On Monday, October 26, TU’s school of music had the opening symphony orchestra production of the season.
Every year, the school of music has a calendar full of events, from September to April.
“Unless specified otherwise, all performances [on the School of Music calendar] are held in the Lorton Performance Center and are free and open to the public.”
Having always considered myself a music lover, I cannot miss any chance to go to concerts. The first big concert of the year, which took place in Gussman Hall, was undoubtedly a huge success.
The concert started at 7:30 pm and was comprised of three pieces: an Overture by Mendelssohn, a work for Strings and Harp by Elgar, and a full symphony by Tchaikovsky: “Little Russian.”
TU Orchestra was wholly presented, along with two conductors. One of the conductors was Professor Richard Wagner, the second one TU junior Drew Crane. The presence of a student conductor brought a new air to the orchestra.
After the concert, I had a chance to talk with our two wonderful conductors. When asked why these pieces, Professor Wagner proudly said: “I chose them! I chose these because they are pieces that can show off the competency of the orchestra.”
According to Professor Wagner, it took eight weeks to practice and prepare for the stage. He said in order to know whether the night was a success, look at the audience.
Based on what I saw that night, it must have been! Everyone stayed, lingered, cheered and chatted. Since the audience was happy, the performance must have been a success.
What made this year’s opening a special one was the presence of a student conductor. Professor Wagner claimed that this only happens whenever we have a student who is qualified enough for the job.
Crane is a junior studying Piano Performance and has taken several conducting classes. However, TU does not offer a conducting major.
Crane shared that this was not his first time conducting an orchestra or TU ensembles, but it was his first official time with TU symphony orchestra.
Crane said, “It feels like home, and at the same time so amazing up there.”
Crane also shared that the orchestra practiced hard for this, and due to time conflicts, he had to practice with each group separately.

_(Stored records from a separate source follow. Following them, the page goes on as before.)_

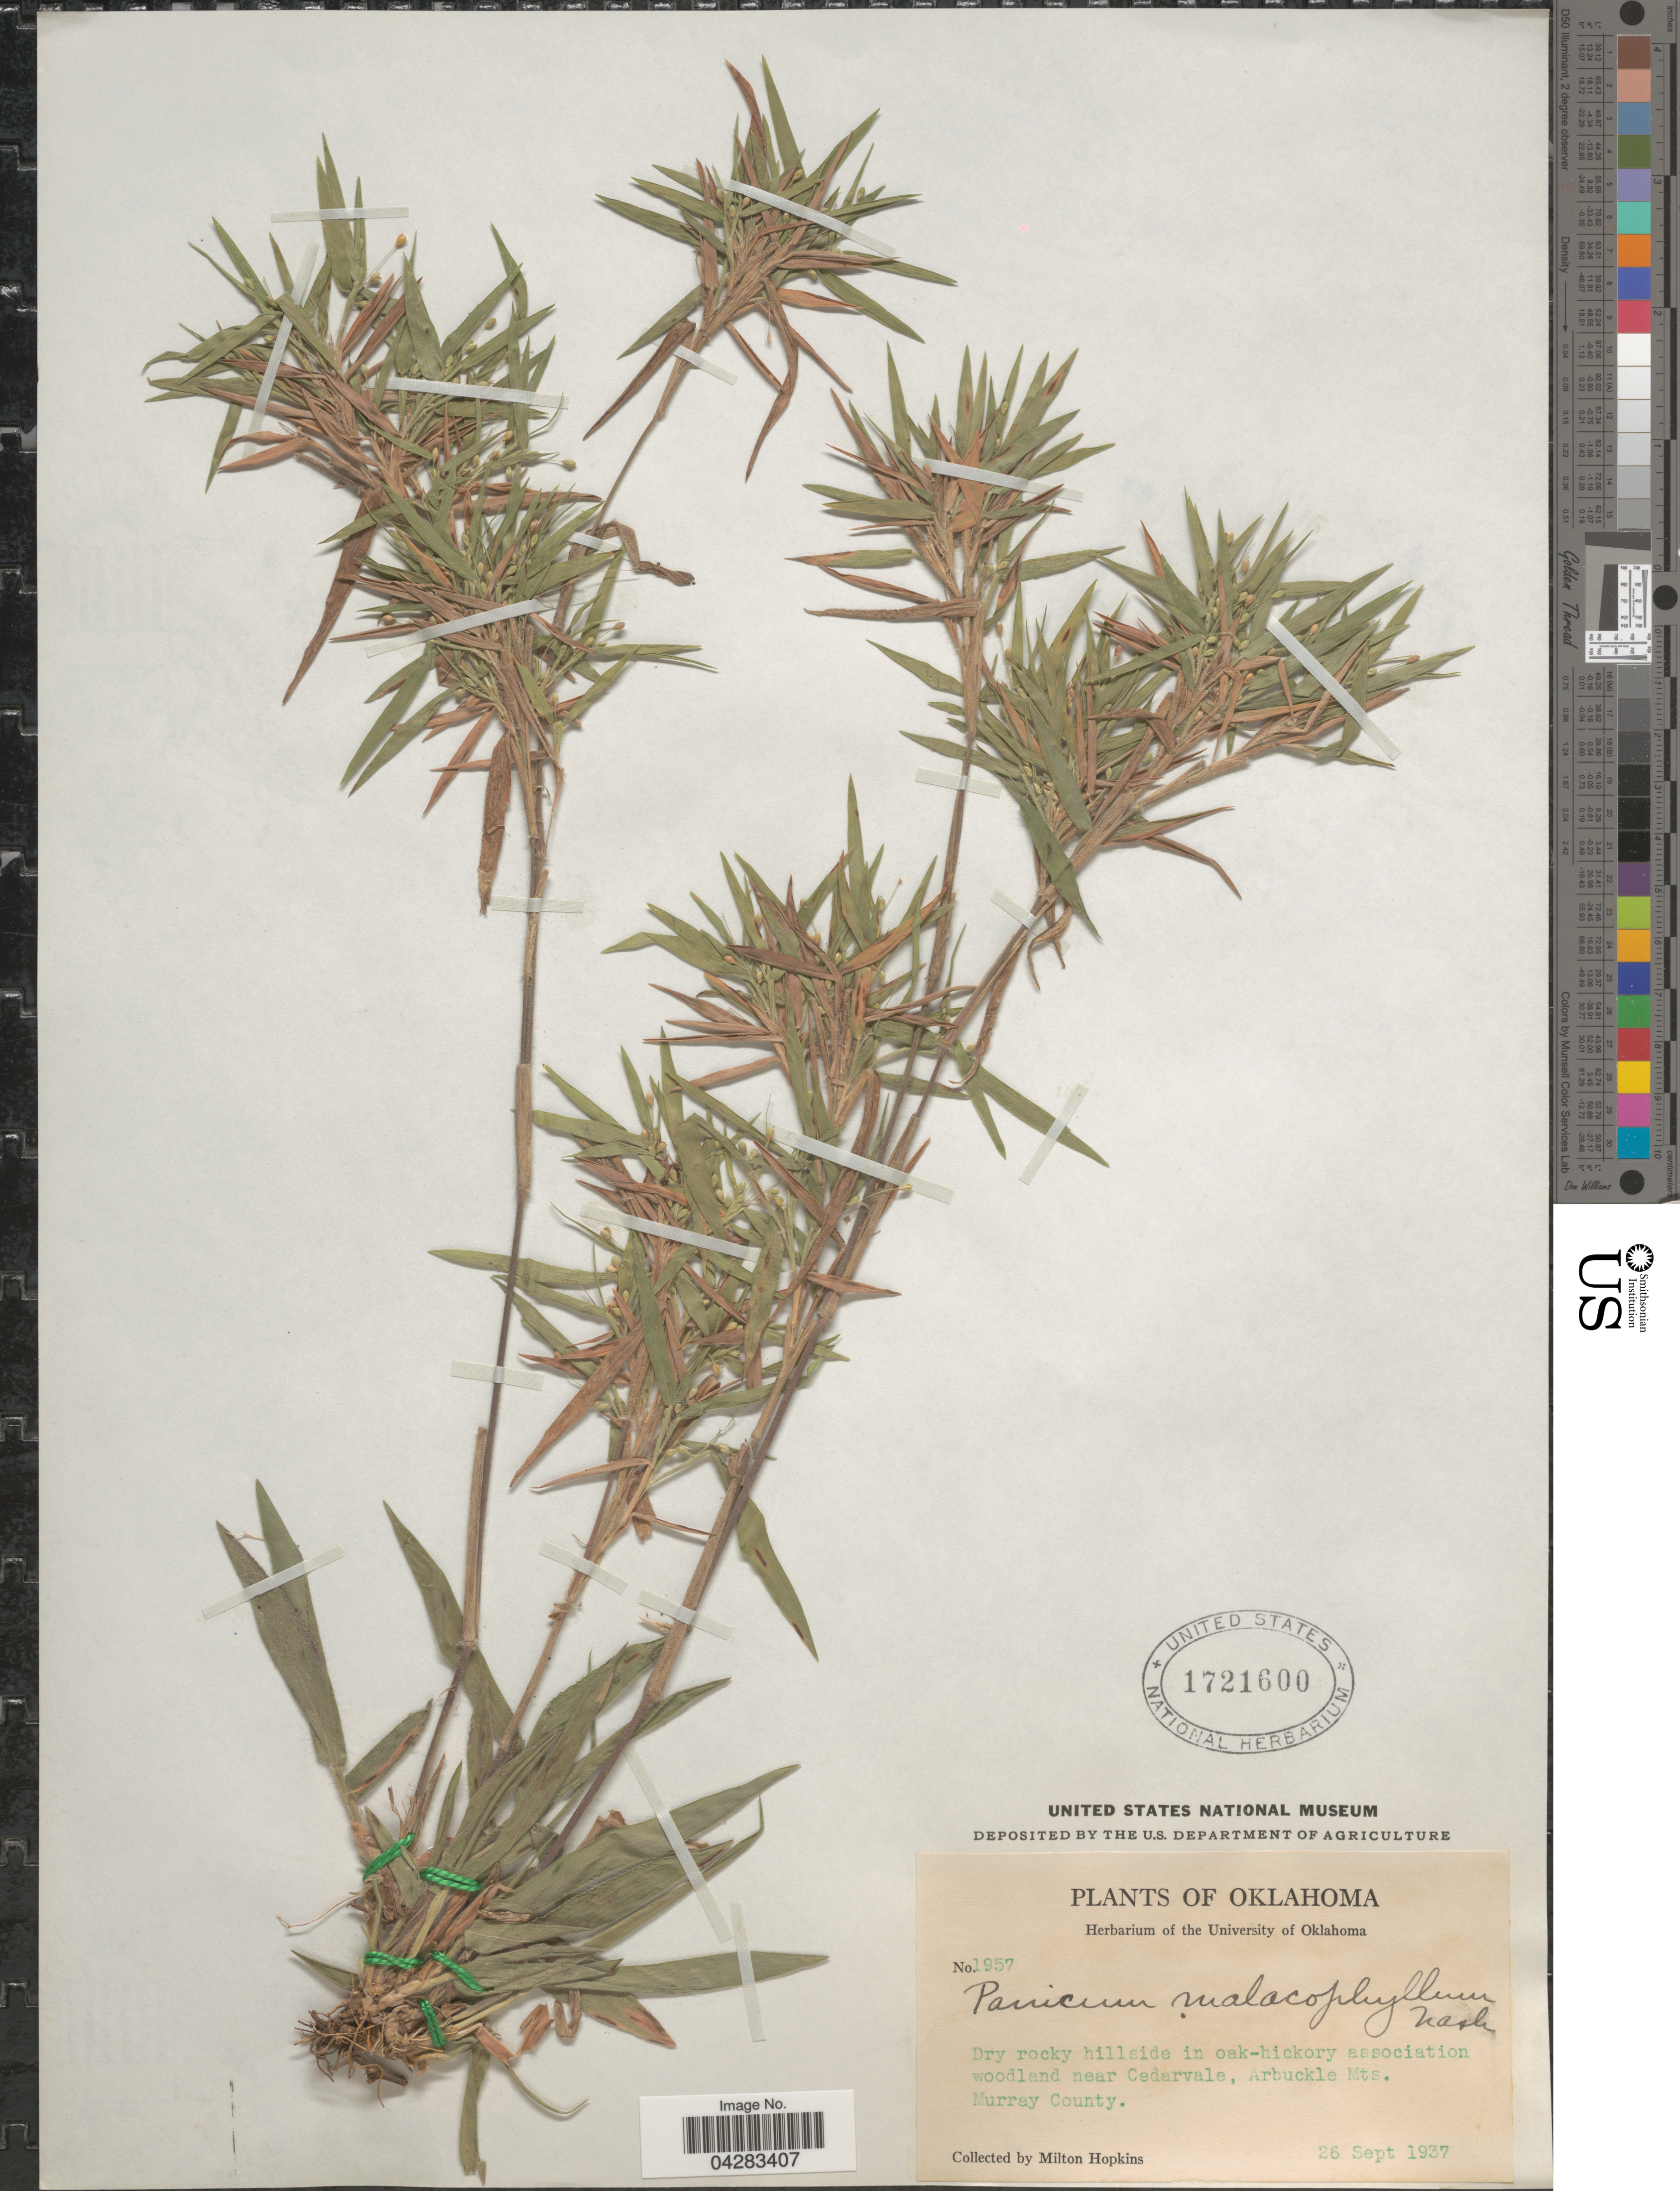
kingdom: Plantae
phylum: Tracheophyta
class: Liliopsida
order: Poales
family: Poaceae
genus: Dichanthelium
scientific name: Dichanthelium malacophyllum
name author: (Nash) Gould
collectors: M. Hopkins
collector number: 1957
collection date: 1937-09-26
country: United States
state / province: Oklahoma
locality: Woodland near Cedarvale, Arbuckle Mts. Murray County.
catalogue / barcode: US 1721600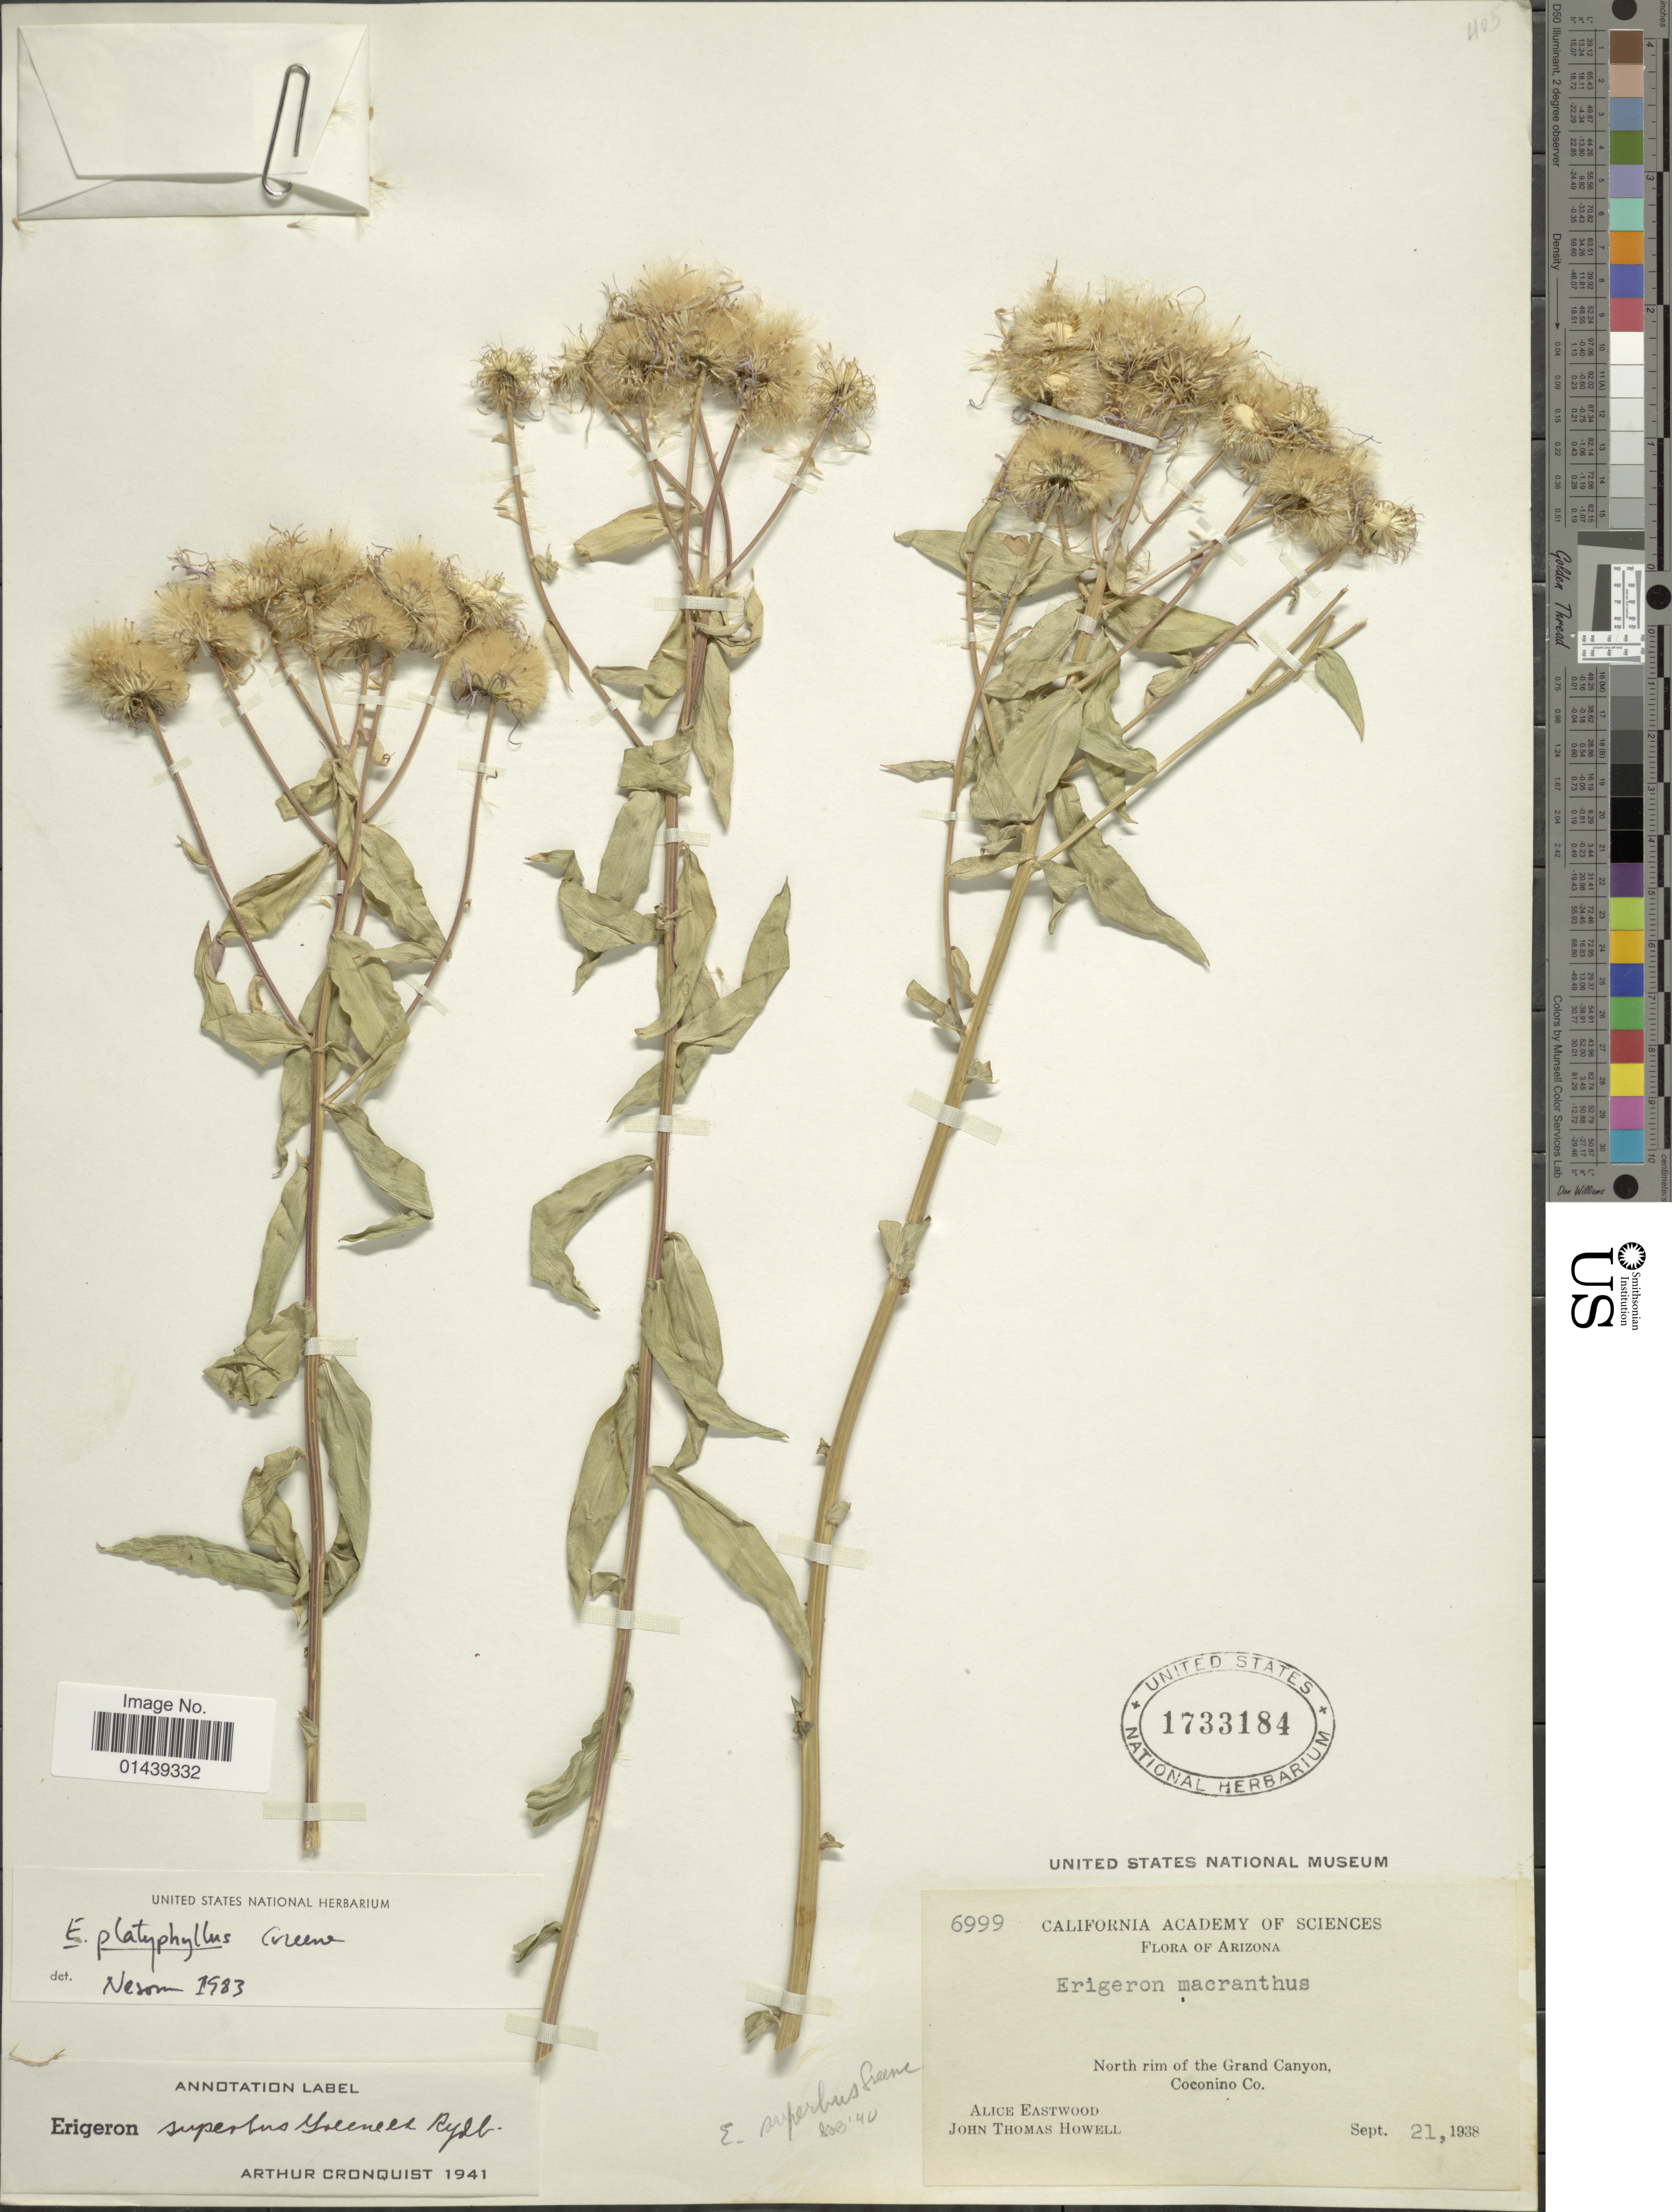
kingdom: Plantae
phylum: Tracheophyta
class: Magnoliopsida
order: Asterales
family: Asteraceae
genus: Erigeron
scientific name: Erigeron platyphyllus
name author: Greene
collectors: A. Eastwood & J. T. Howell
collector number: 6999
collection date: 1938-09-21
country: United States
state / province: Arizona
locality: North rim of the Grand Canyon, Coconino Co.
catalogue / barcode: US 1733184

At first, the musicians had problems following his baton, but step by step, they got used to it, and it finally bloomed into a magnificent performance last Monday.
Of the three pieces, Crane conducted the middle one, Sospiri, which means “Sighs” in Italian. It’s a beautiful work about the death of the composer’s close family friend, who is a violinist.
“This is not a simply sad piece,” Crane said.
Sospiri was originally a companion to Elgar’s popular “Salute d’Amour,” which explains the romantic air found in a piece about war and loss
Crane said the piece, “describes love at a more mature stage, like an older couple still in love. It doesn’t contain the fiery passion as young love does (like Salut D’Amore), but rather it has a more mellow energy, like a sigh of content.”
The concert was indeed a wonderful opening to what will hopefully be a good season for the TU symphony orchestra, featuring all the best and most brilliant of our musicians. Due to their earnest devotion to bring joy and pleasure to the audiences, I am looking forward to future performances.